── Data for this exercise ──

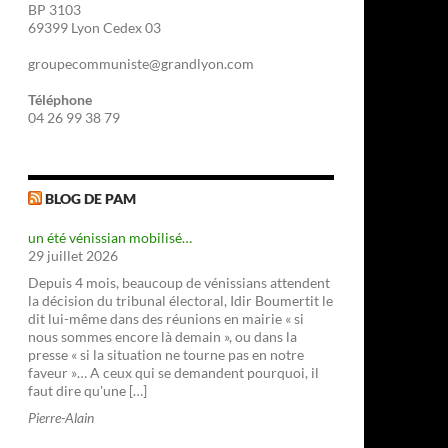
BP 3103
69399 Lyon Cedex 03
groupecommuniste@grandlyon.com
Téléphone
04 26 99 38 79
BLOG DE PAM
un été vénissian mobilisé…
29 juillet 2026
Depuis 4 mois, beaucoup de vénissians attendent
la décision du tribunal électoral, Idir Boumertit le
dit lui-même dans des réunions en mairie « si
nous sommes encore là demain », ou dans la
presse « si la situation ne tourne pas en notre
faveur »… A ceux qui se demandent pourquoi, il
faut dire qu'une […]
Pierre-Alain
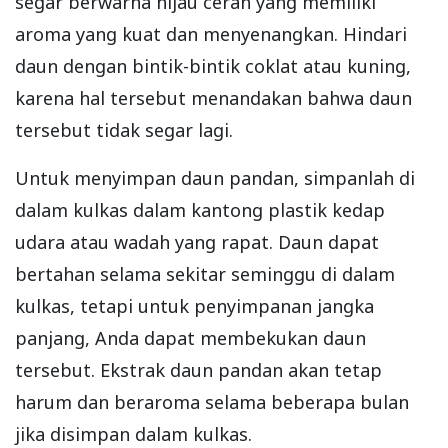
segar berwarna hijau cerah yang memiliki
aroma yang kuat dan menyenangkan. Hindari
daun dengan bintik-bintik coklat atau kuning,
karena hal tersebut menandakan bahwa daun
tersebut tidak segar lagi.
Untuk menyimpan daun pandan, simpanlah di
dalam kulkas dalam kantong plastik kedap
udara atau wadah yang rapat. Daun dapat
bertahan selama sekitar seminggu di dalam
kulkas, tetapi untuk penyimpanan jangka
panjang, Anda dapat membekukan daun
tersebut. Ekstrak daun pandan akan tetap
harum dan beraroma selama beberapa bulan
jika disimpan dalam kulkas.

───

**What the task asks**
Reproduce the text of the records above word for word and line for line, leaving out the pictures.

**Solution to this problem**
BP 3103
69399 Lyon Cedex 03
groupecommuniste@grandlyon.com
Téléphone
04 26 99 38 79
BLOG DE PAM
un été vénissian mobilisé…
29 juillet 2026
Depuis 4 mois, beaucoup de vénissians attendent
la décision du tribunal électoral, Idir Boumertit le
dit lui-même dans des réunions en mairie « si
nous sommes encore là demain », ou dans la
presse « si la situation ne tourne pas en notre
faveur »… A ceux qui se demandent pourquoi, il
faut dire qu'une […]
Pierre-Alain
segar berwarna hijau cerah yang memiliki
aroma yang kuat dan menyenangkan. Hindari
daun dengan bintik-bintik coklat atau kuning,
karena hal tersebut menandakan bahwa daun
tersebut tidak segar lagi.
Untuk menyimpan daun pandan, simpanlah di
dalam kulkas dalam kantong plastik kedap
udara atau wadah yang rapat. Daun dapat
bertahan selama sekitar seminggu di dalam
kulkas, tetapi untuk penyimpanan jangka
panjang, Anda dapat membekukan daun
tersebut. Ekstrak daun pandan akan tetap
harum dan beraroma selama beberapa bulan
jika disimpan dalam kulkas.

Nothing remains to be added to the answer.